Monday, January 5, 2009

First arrest

We introduced our newest police canine to the public just before Christmas. Shortly after midnight last Wednesday, December 31st, Brix made his first catch. His handler, Officer Chris Vollmer, was summoned to the area of a disturbance near 9th and South Streets. The suspect had run off as officers initially arrived, and was lost after a short foot chase.

Chris and Brix started scouting the area, and Brix quickly found the suspect. He had crawled under a parked SUV, pulled his coat over his head, and was trying to be invisible. Brix sniffed him, and was quite interested in crawling under the SUV to join him. The suspect was willing to step out on his own before Brix did so. He went to jail for a variety of charges, including 3rd degree domestic assault, some outstanding arrest warrants, and 1st degree sexual assault.

Police officers usually have vivid memories of their first arrest. I suspect that our four-legged colleagues do, too.

Thursday, January 1, 2009

Record smashed

The 34 year old record for DWI arrests by the Lincoln Police Department has fallen. Back during the year Nixon resigned and Gerald Ford was sworn in, LPD arrested 1,992 drunk drivers. In 2008 that record was finally broken. We closed the year with 2,253 DWI arrests.

Back in 1974 when the old record was set, an Alcohol Safety Action Program squad of six officers made over half the total DWI arrests, and conducted every one of the chemical tests with a gas chromatograph. Those officers worked from 7:00 PM to 4:30 AM, and had court appearances on virtually every weekday, beginning at 9:00 AM and often including 10:30 AM and 2:00 AM sessions, as well. It was a brutal schedule. Interestingly, of the six ASAP squad officers in 1974, three are still members of the Lincoln Police Department: Jon Morris, Steve Wetzel, and Mike Garnett.
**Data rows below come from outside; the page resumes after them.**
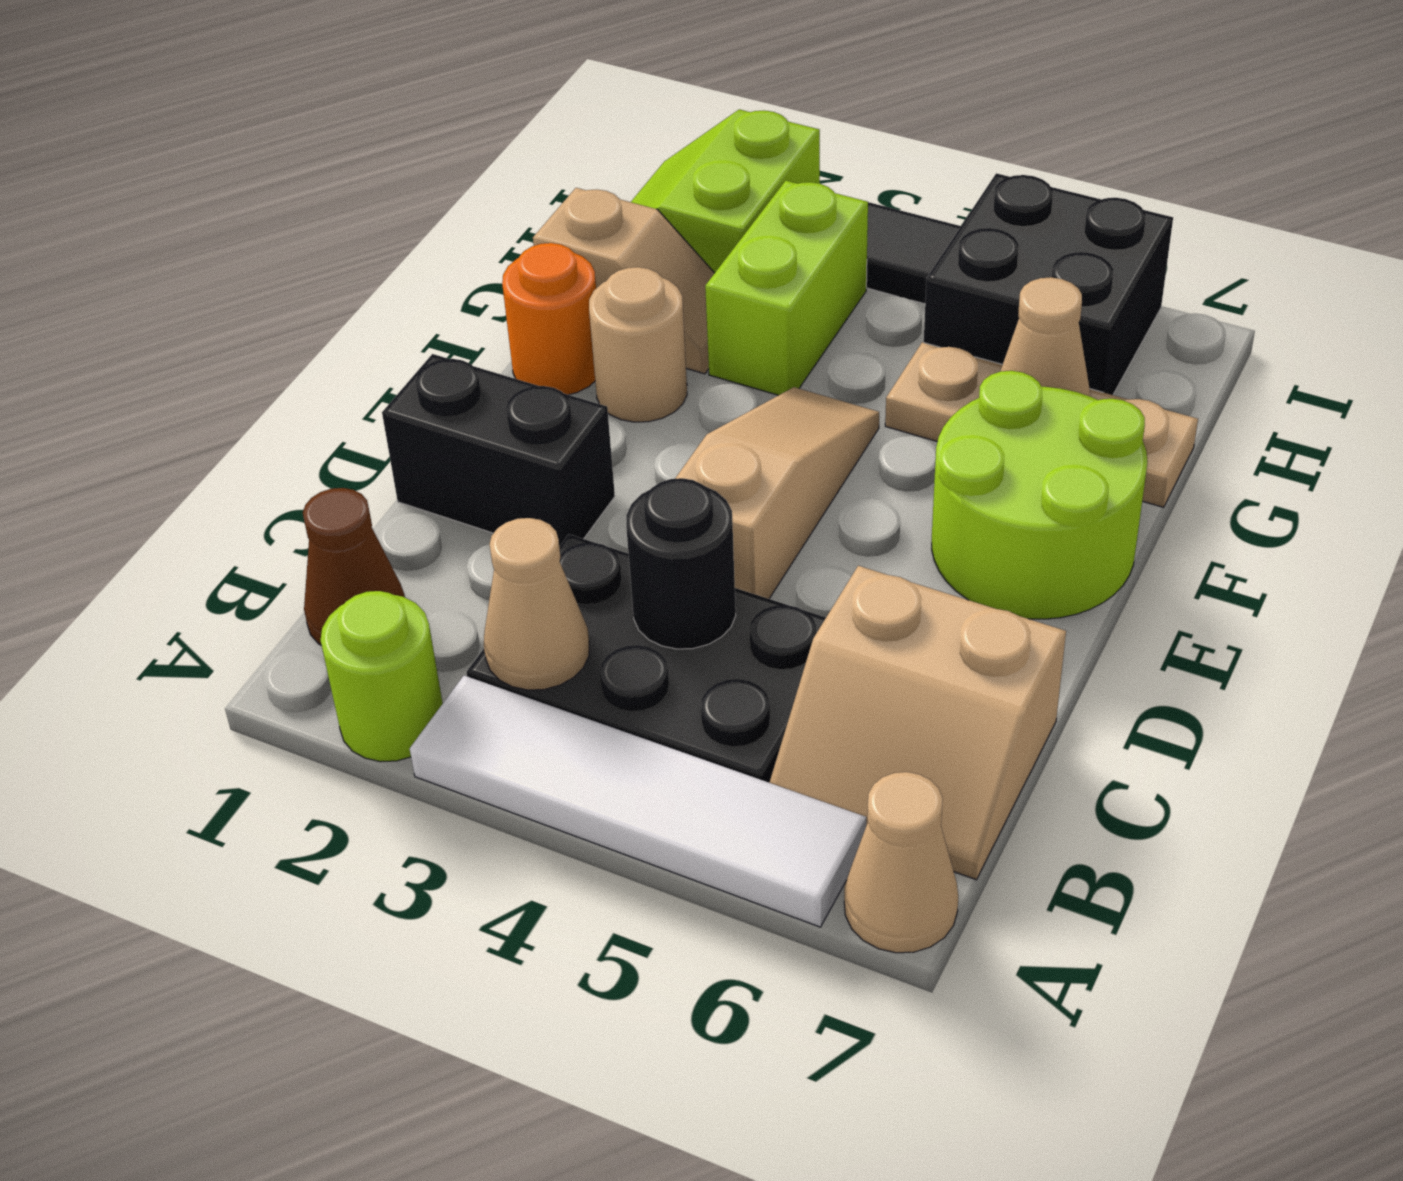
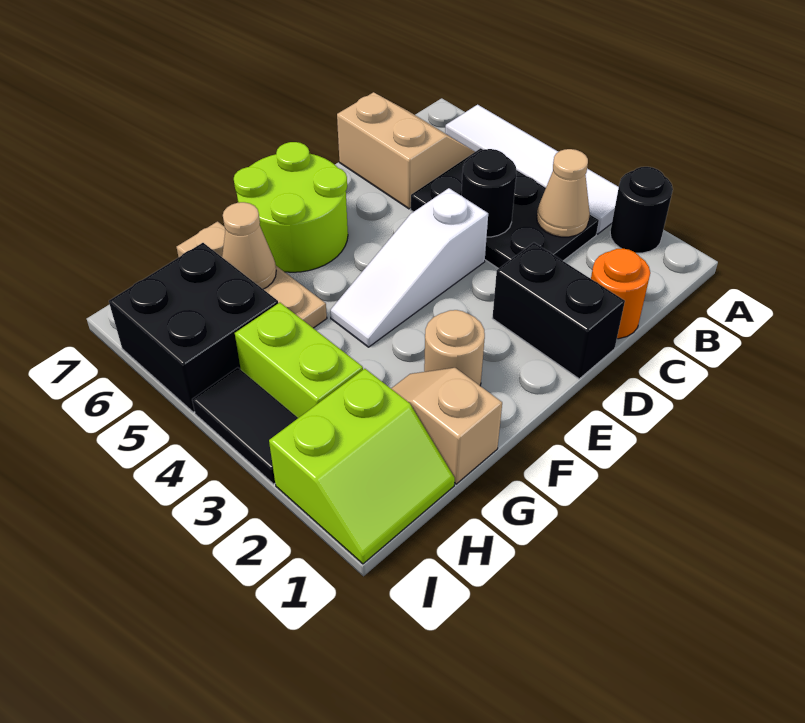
lime 1x1 round brick [321,591,443,762] -> black 1x1 round brick [610,167,673,253]
tan 1x1 cone [844,772,958,953] -> none
brown 1x1 cone [303,488,405,645] -> none
tan 1x3 slope [675,387,879,599] -> white 1x3 slope [330,188,488,347]
orange 1x1 round brick [502,243,596,395] -> orange 1x1 round brick moved to [591,248,650,339]
lime 1x2 brick [705,181,868,395] -> lime 1x2 brick turned to [235,303,363,418]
Whether the breaking of the record is good news or bad depends on your point of view about the cause. If the cause is more drunk driving, the news is bad. If the cause is more police enforcement, I'd say it's good. Frankly, I think a variety of factors are at work.

The threshold for DWI has fallen from .10% to .08%. For those under the age of 21, the threshold has been sent at .02%. The population has increased steadily: we have about 70,000 more citizens. The number of retail alcohol outlets has more than tripled. Though the process has waxed and waned over the years, at present, the time involved in processing a drunk driving arrest for police officers is comparatively reasonable. Overall traffic stops and traffic citations have increased. The public support for drunk driving enforcement--particularly the efforts of MADD has certainly caused a difference. All of these factors have influenced the number of DWI arrests.

The smashing of the 1974 record represents a monumental effort by our officers. There is nothing a police officer does that is as certain to impact public safety as arresting a drunk driver. The officers who contributed to this result, and their coworkers and families who supported those efforts, should all be proud.